Job
Find every line in the data that contains the string "What" and copy each of those lines.

=== Extracted entries ===

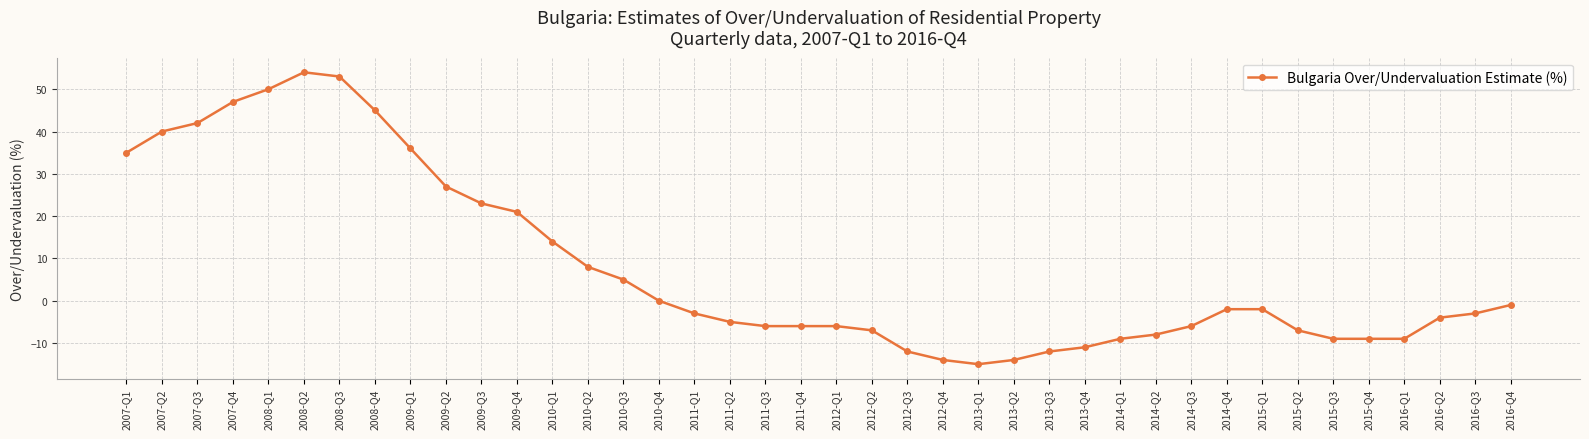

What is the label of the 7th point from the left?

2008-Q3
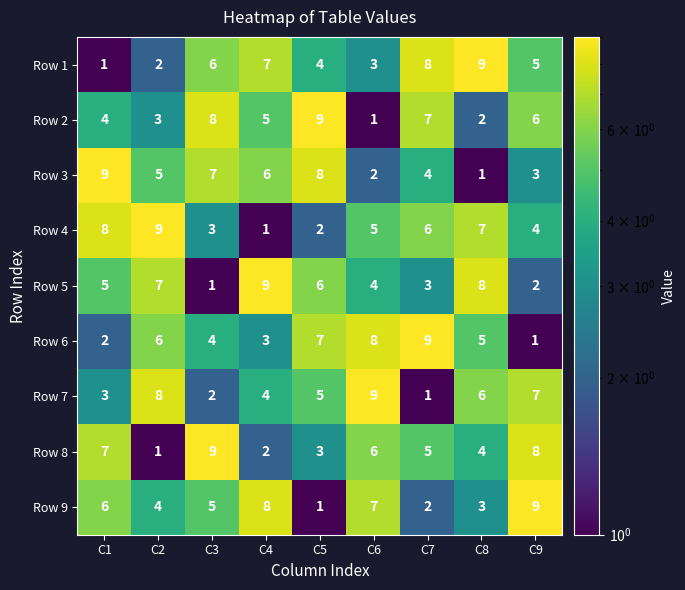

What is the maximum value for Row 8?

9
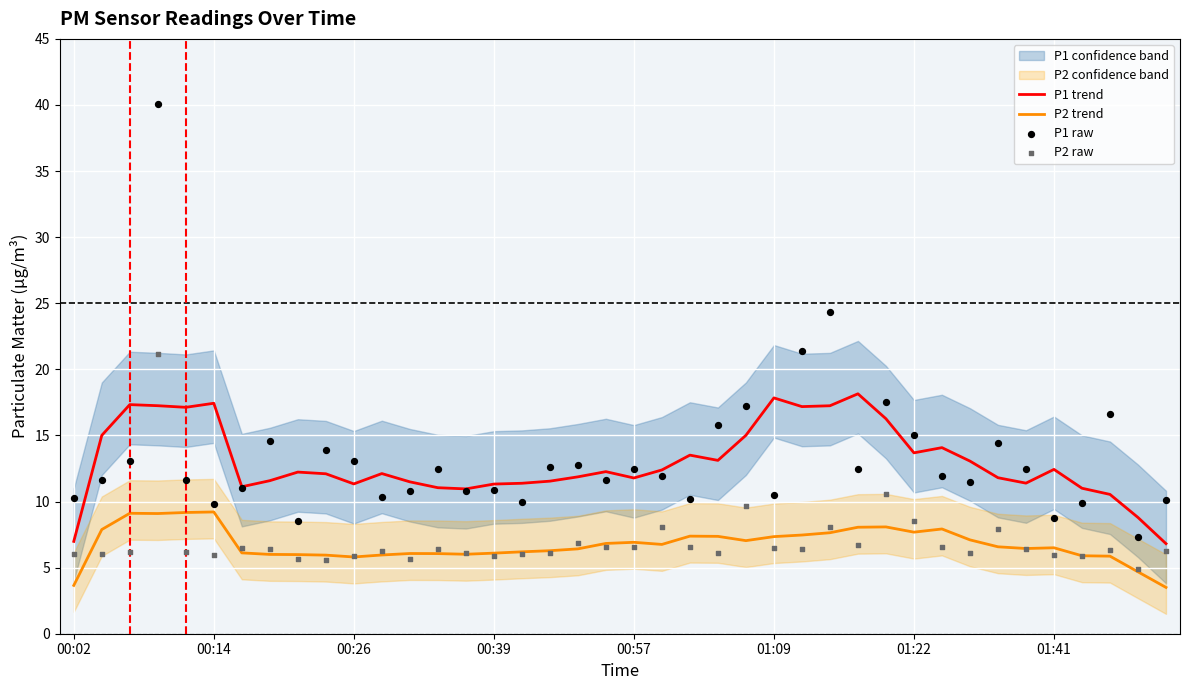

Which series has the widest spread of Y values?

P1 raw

===
=== Extracted entries ===

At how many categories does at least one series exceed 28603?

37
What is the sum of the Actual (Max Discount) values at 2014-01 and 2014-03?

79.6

===
=== Extracted entries ===

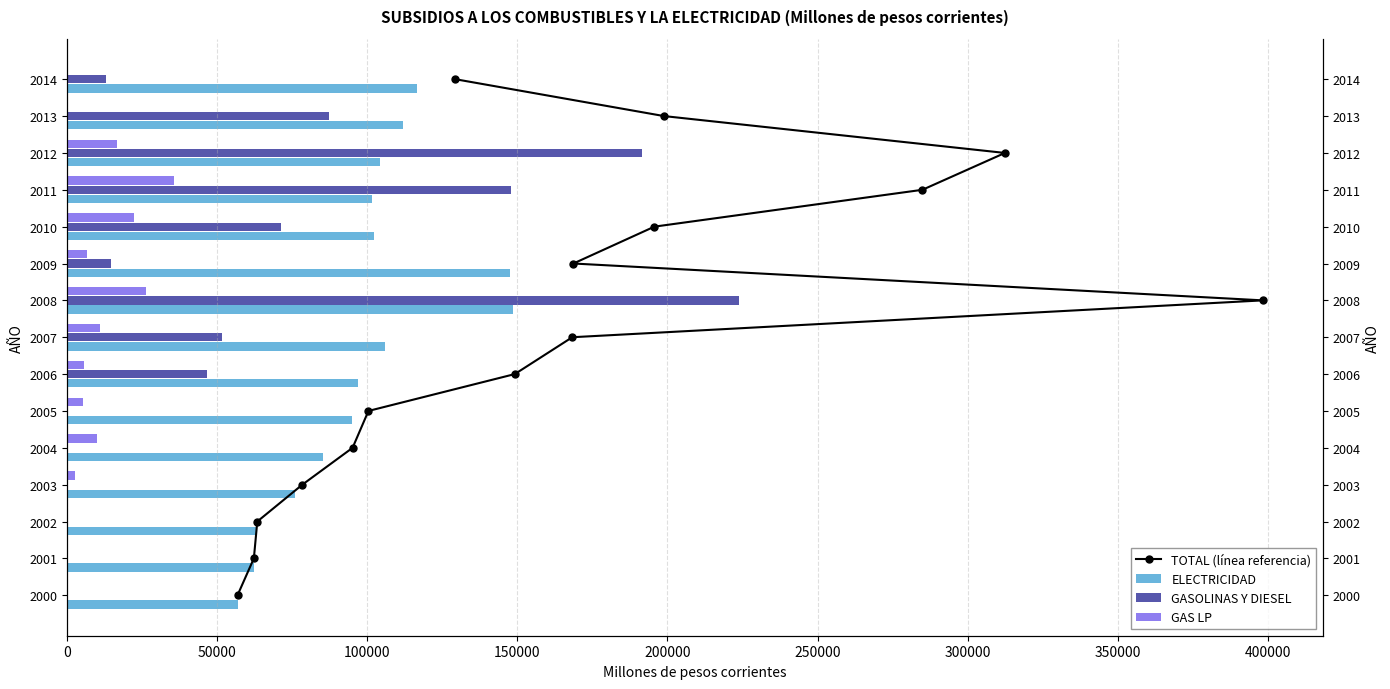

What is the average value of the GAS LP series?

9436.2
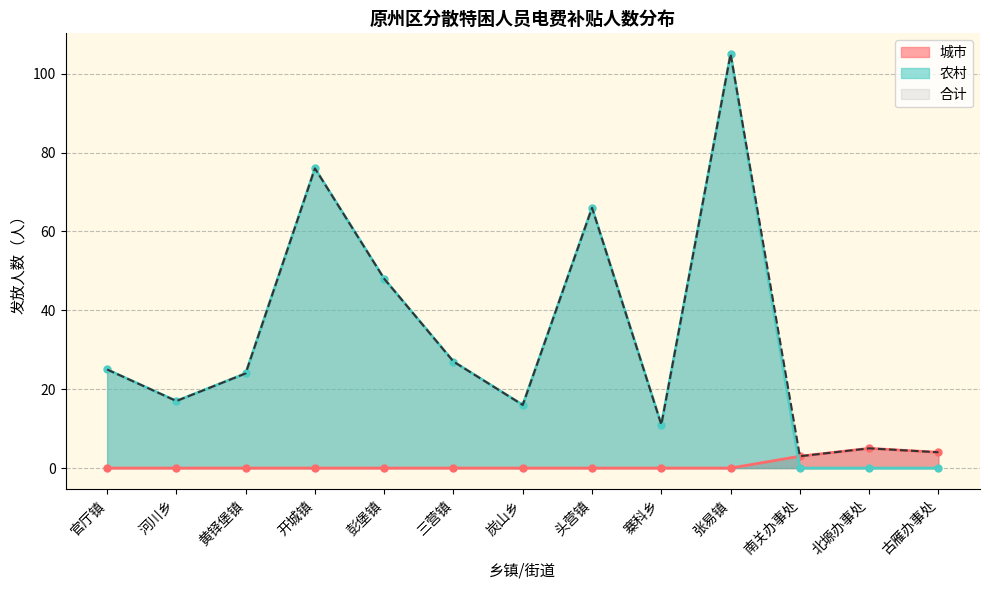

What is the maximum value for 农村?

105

===

Output
What is the label of the 7th point from the left?
What is the maximum value for Row 8?
What is the sum of the Actual (Max Discount) values at 2014-01 and 2014-03?
What is the average value of the GAS LP series?
What is the maximum value for 农村?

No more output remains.